Presently, the crisis is still unfolding. What will happen? I don't know.

Are we all going to DIE? 

The answer to that question is "YES."

But it is also likely that most of us will not die from the COVID-19 infection. Some will die from it, and others will feel the impact of losing loved ones. We must care for the sick and suffering among us, and stand with compassion and solidarity with those who endure loss from this pandemic and other disasters. But we will all die... eventually. We don't need to be unreasonably morbid or terrified, but the disruptive and disorienting experience of this pandemic can serve as a signal to us of our mortality, and the need to prepare for that final, defining moment.
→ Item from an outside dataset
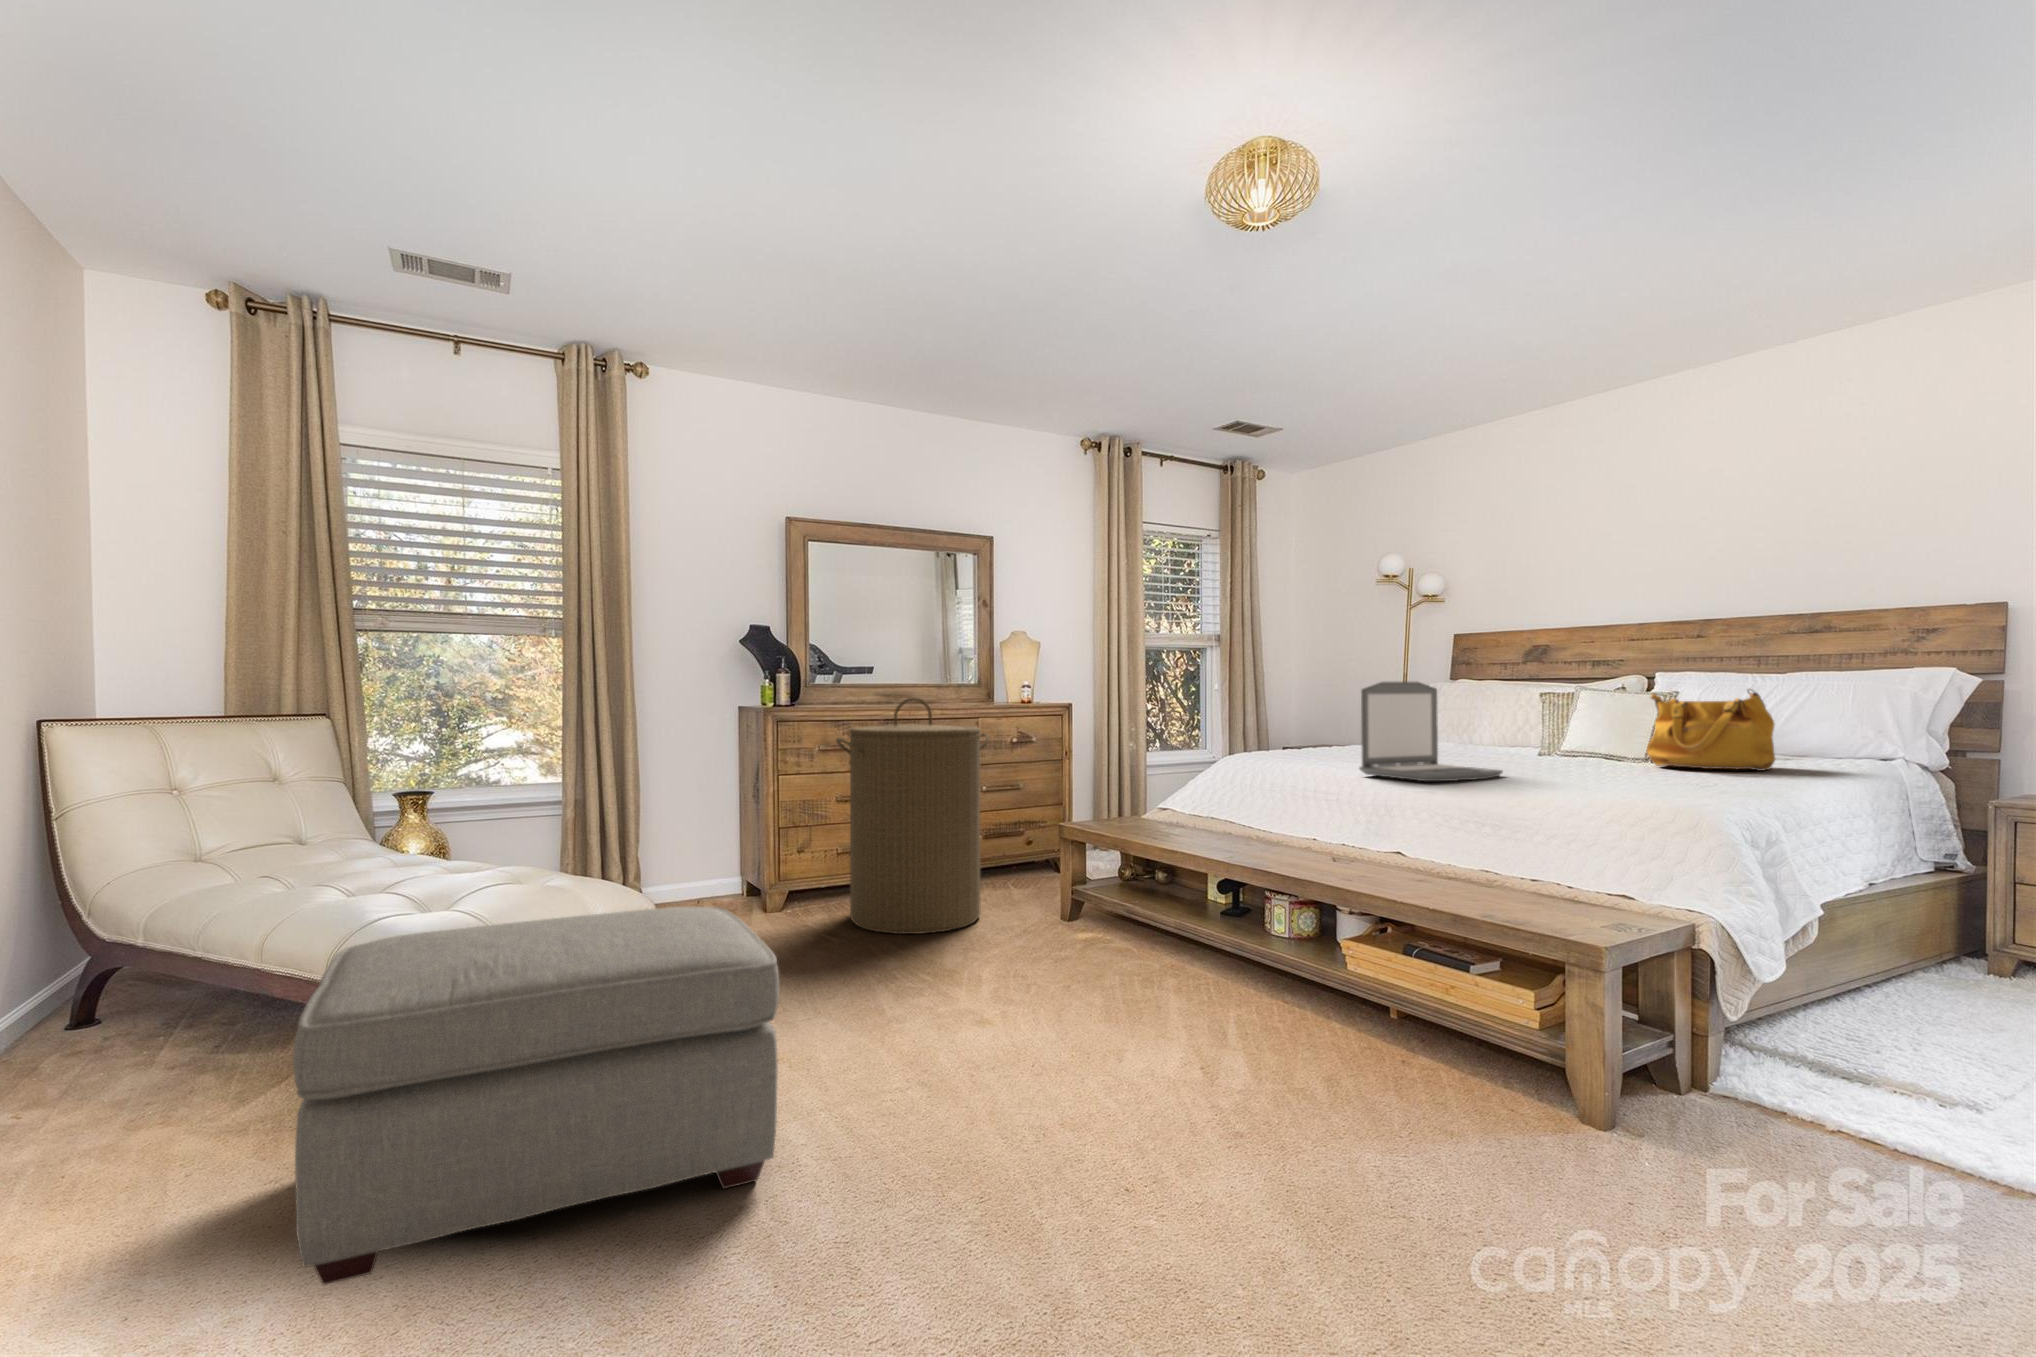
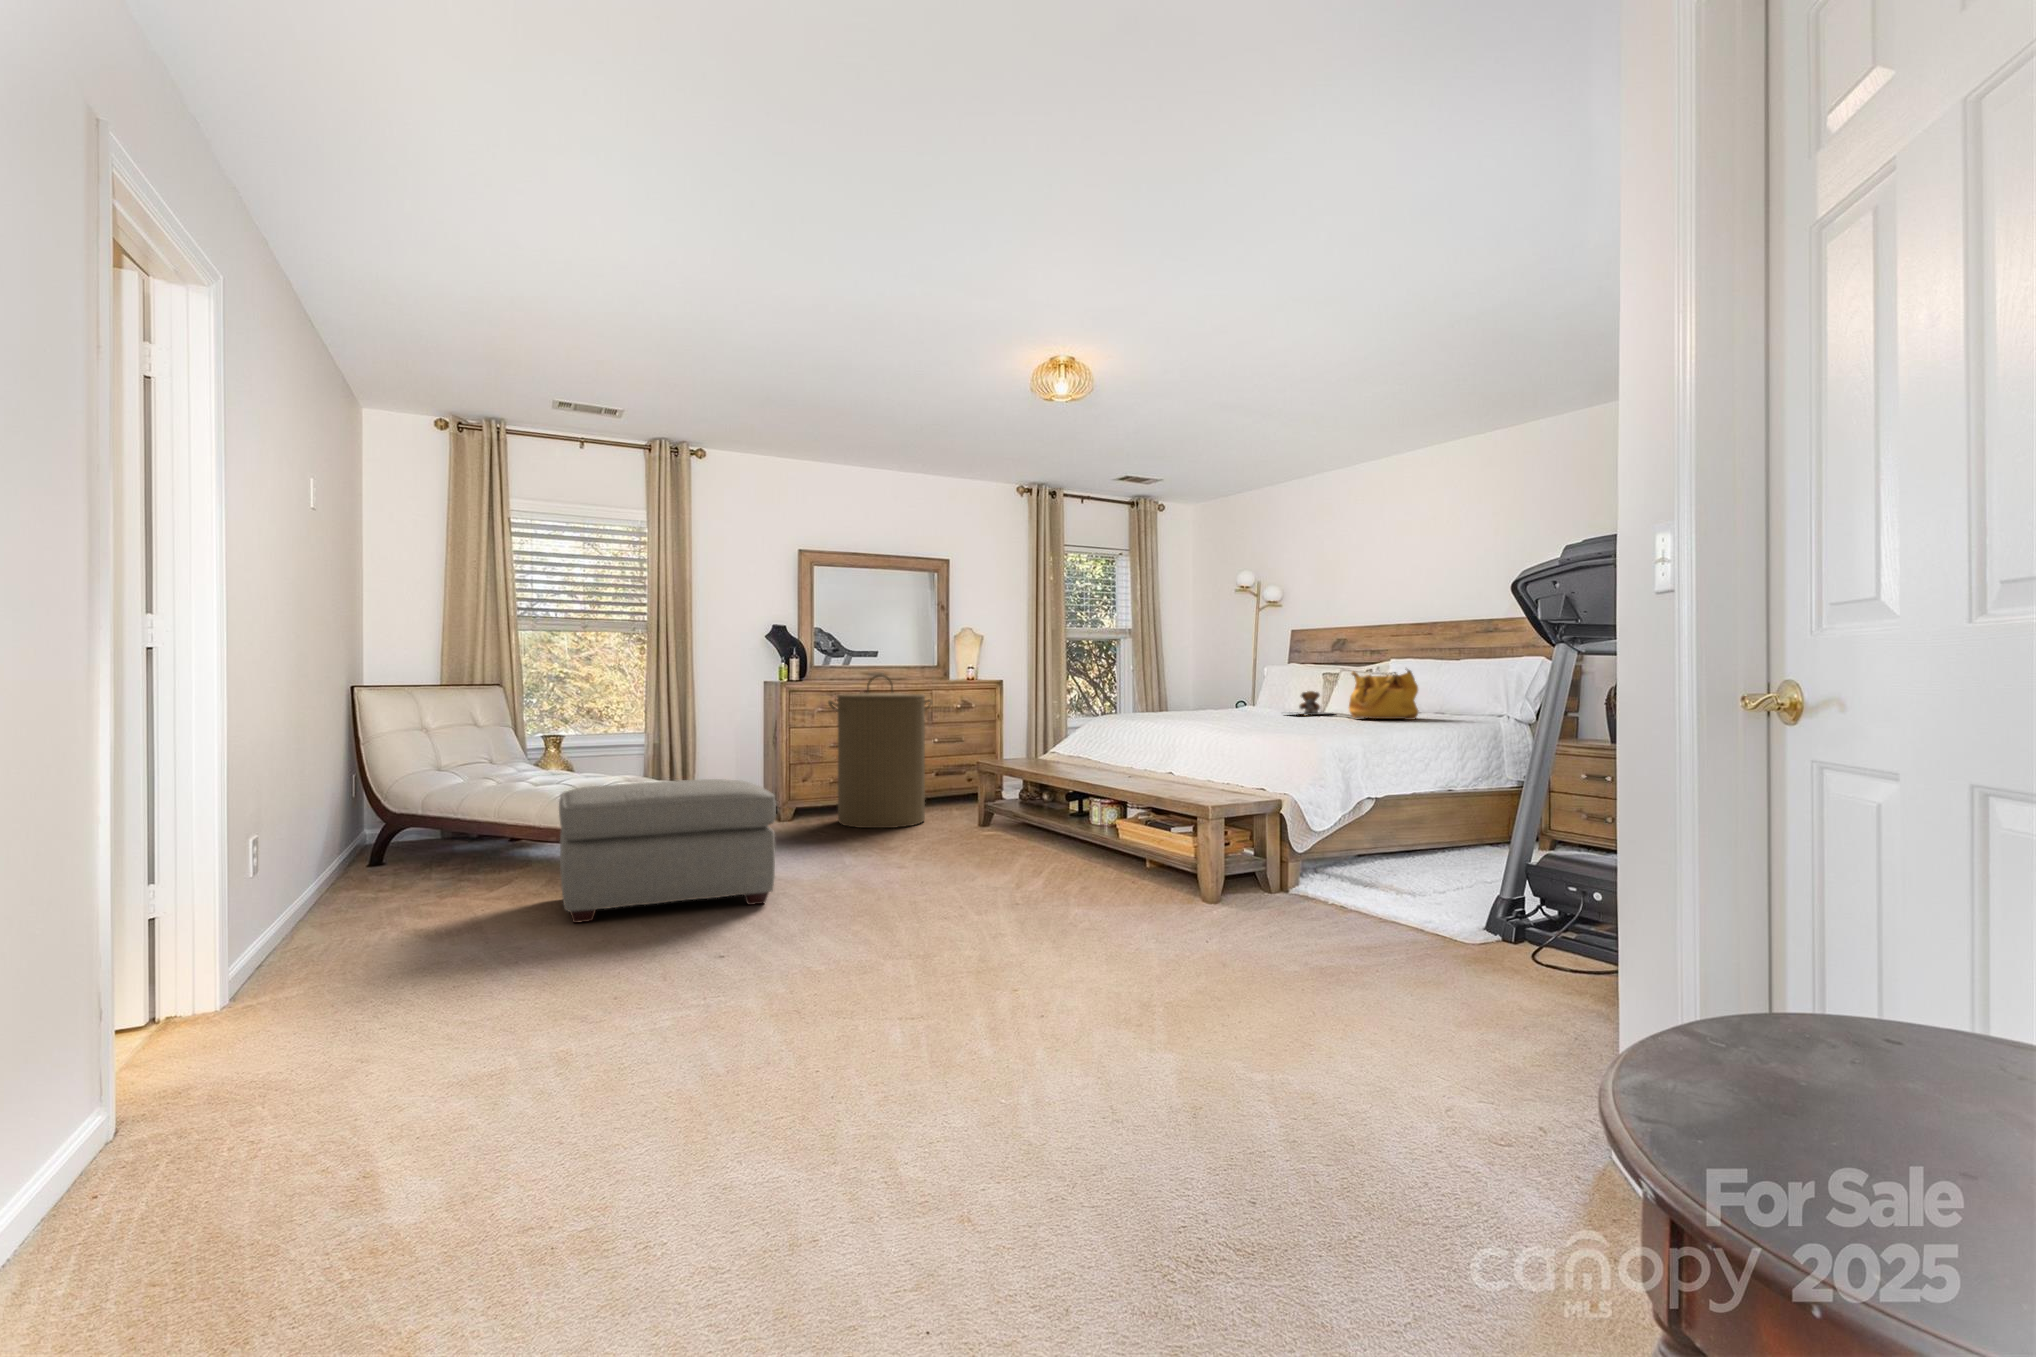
laptop: present [1359,682,1503,781] -> none [1160,663,1246,725]
teddy bear: none [1502,721,1594,759] -> present [1290,691,1331,716]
Being a foolish human being, of course, it's only natural for me to speculate about how this will play out. Obviously we are all taking responsibility for limiting our activity in order to facilitate the end of the pandemic and the prevention of it returning in the future. So we all reasonably hope for that. 

My "speculation" for my own country is that probably this is going to be (for those who are not directly or proximately hit by the affliction itself or its economic and social consequences) a temporary-and-very-strange-period-of-time that will be followed by a season of economic hardship. It will be especially difficult for the poor. In the long run it will yield some small readjustments to human living that most of us will not notice too much in our lifetimes. Maybe there will be some advances in medical science (and our health care system as a whole) corresponding to the needs that this pandemic has revealed to us. Maybe we will even see some of the advantages of "slowing down a bit" and simplifying our lives, focusing on what really matters.


Maybe some of the impressions people are now having about how we are all united as one human family will bring about some good — something that lasts beyond the intensity of sentiments that current circumstances are generating; we all know that sentiments will not last on their own strength.

Maybe we can choose to make some changes for the better in our attitudes as well as our behavior. Maybe we will remember to be less presumptuous about how much we control reality. Maybe we will learn that being reasonable and responsible human persons does not conflict with being open to the ultimate mystery of life. When the reality of life's mystery confronts us, as it has in these days, we remember our humanity, we turn our hearts to one another, we discover in ourselves surprising resources of real practical energy, creativity, courage, and compassion.